Er schaute über seine Schulter. »Ahhh, es fehlt nur eine Mähmaschine.«

»Wir haben doch noch andere, oder?« Sie zeigte auf eine Reihe von Erntemaschinen.

Edward nickte, abgelenkt und wühlte immer noch herum. »Ja, aber wir brauchen jede einzelne davon. Dein Großvater will, dass alle Werkzeuge geordnet und im Schuppen aufbewahrt werden. Wir bekommen Ärger, wenn sie nicht alle hier drin sind, solange sie nicht benutzt werden.« Er nahm seinen Hut ab und hielt ihn an seine Brust, die andere Hand auf seine Hüfte. »Sie wird schon auftauchen. Das machen sie immer. Vielleicht kannst du ein oder zwei Zaubersprüche lernen, die uns helfen, sie wiederzufinden, hm? Was hältst du davon?« Er lächelte und entblößte dabei eine breite Lücke zwischen seinen beiden Vorderzähnen. »Hey, was ist mit deiner Schulter passiert?«

»Schon wieder Elfen im Ziegenstall.«

»Diese verdammten Viecher. Nervige kleine Scheißer. Sieht der andere Typ wenigstens schlimmer aus als du?« Er lächelte wieder zahnlos.

Raven seufzte. »Nun, er sah hungrig aus. Ich habe die Ziege in Sicherheit gebracht.«

»Gut gemacht. Wenn ich jetzt nur noch die Mähmaschine finden könnte.« Er schlenderte vor sich hinmurmelnd zum hinteren Teil der großen Scheune und hatte schon etwas anderes im Kopf.

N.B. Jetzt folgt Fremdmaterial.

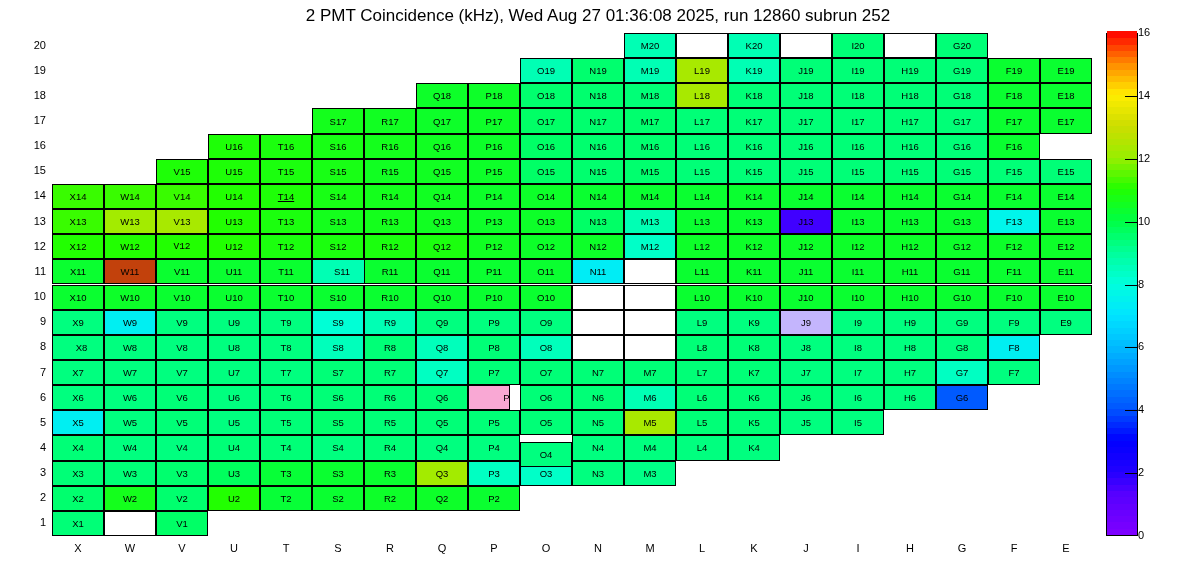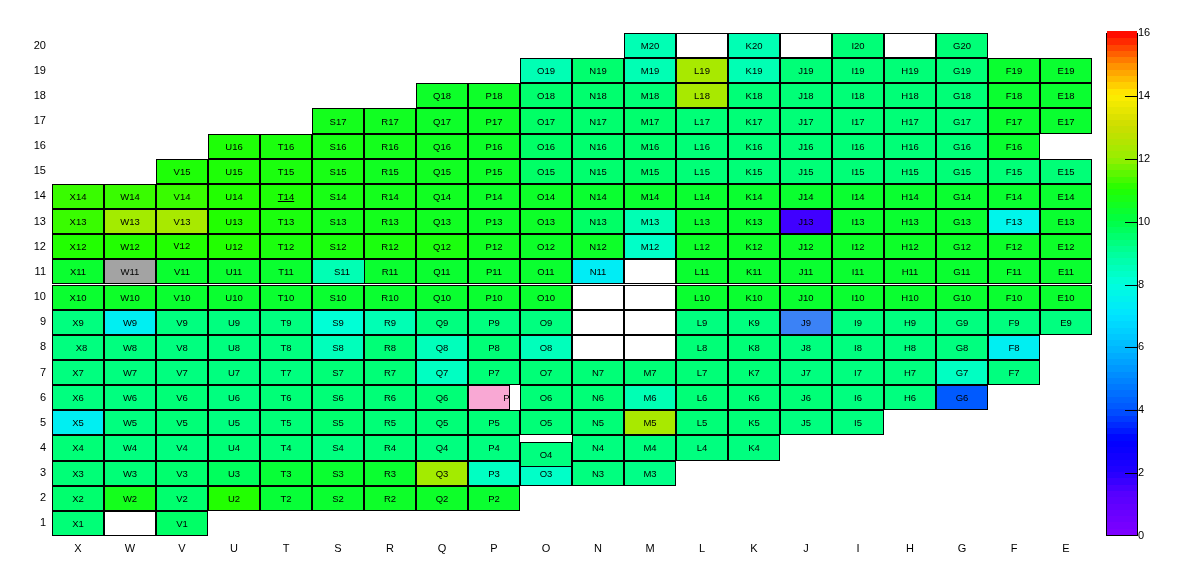--- a/index.html
+++ b/index.html
@@ -82,6 +82,7 @@
 
 <div id="root">
 
+  <div id="title">2 PMT Coincidence (kHz), Wed Aug 27 01:36:08 2025, run 12860 subrun 252</div>
 
   <div id="plot">
       <div class="cell" style="left: 0px; top: 477.85px; width: 52px; height: 25.15px; background: rgb(0, 255, 119);">X1</div>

Raven ging zur größeren Scheune, um zu sehen, ob sie beim Füttern der Ziegen helfen konnte, während sie sich immer noch über den Verbleib von Isaac Irving wunderte. Mit ihrem freien Arm packte sie eine Handvoll des verarbeiteten Weiderichs und warf es den kleinen Ziegen zu, die sich darauf stürzten, um es zu fressen. Der Restschmerz in ihrer anderen Schulter ließ sie scharf einatmen, aber sie ging weiter und lächelte die Ziegen an.

Sie schaute wieder zur Mauer und war in Gedanken versunken. Wenn ich doch nur den Hof da draußen sehen könnte … und William dazu bringen könnte, mit mir zu gehen.